───── Data records

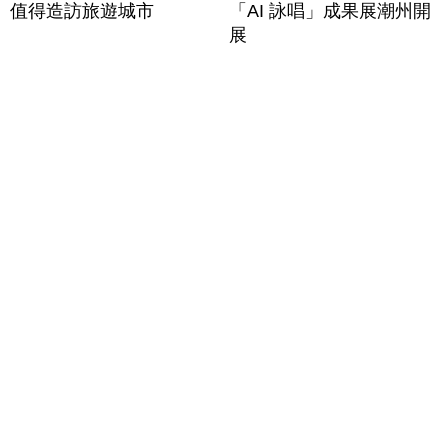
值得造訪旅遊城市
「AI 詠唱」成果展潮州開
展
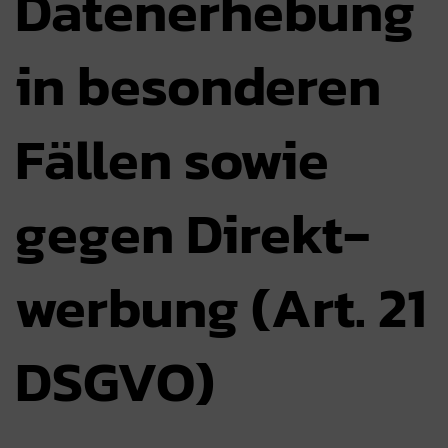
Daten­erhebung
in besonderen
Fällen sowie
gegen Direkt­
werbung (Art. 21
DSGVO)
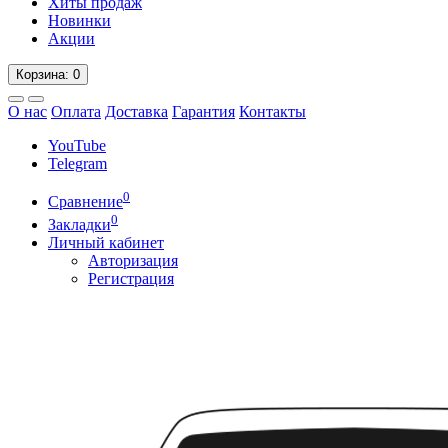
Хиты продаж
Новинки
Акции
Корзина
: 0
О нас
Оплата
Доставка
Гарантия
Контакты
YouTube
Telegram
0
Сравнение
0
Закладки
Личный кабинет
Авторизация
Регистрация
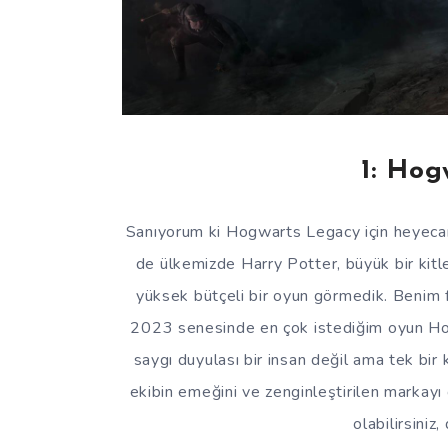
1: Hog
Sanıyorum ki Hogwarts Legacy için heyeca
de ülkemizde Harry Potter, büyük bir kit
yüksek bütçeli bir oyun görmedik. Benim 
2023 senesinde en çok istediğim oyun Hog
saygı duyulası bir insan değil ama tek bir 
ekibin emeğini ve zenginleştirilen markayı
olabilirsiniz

──────────

* [Work to complete] Everything in the records above should come back word for word, except the pictures.

* [Task output]
值得造訪旅遊城市
「AI 詠唱」成果展潮州開
展
Daten­erhebung
in besonderen
Fällen sowie
gegen Direkt­
werbung (Art. 21
DSGVO)
Хиты продаж
Новинки
Акции
Корзина
: 0
О нас
Оплата
Доставка
Гарантия
Контакты
YouTube
Telegram
0
Сравнение
0
Закладки
Личный кабинет
Авторизация
Регистрация
1: Hog
Sanıyorum ki Hogwarts Legacy için heyeca
de ülkemizde Harry Potter, büyük bir kit
yüksek bütçeli bir oyun görmedik. Benim 
2023 senesinde en çok istediğim oyun Hog
saygı duyulası bir insan değil ama tek bir 
ekibin emeğini ve zenginleştirilen markayı
olabilirsiniz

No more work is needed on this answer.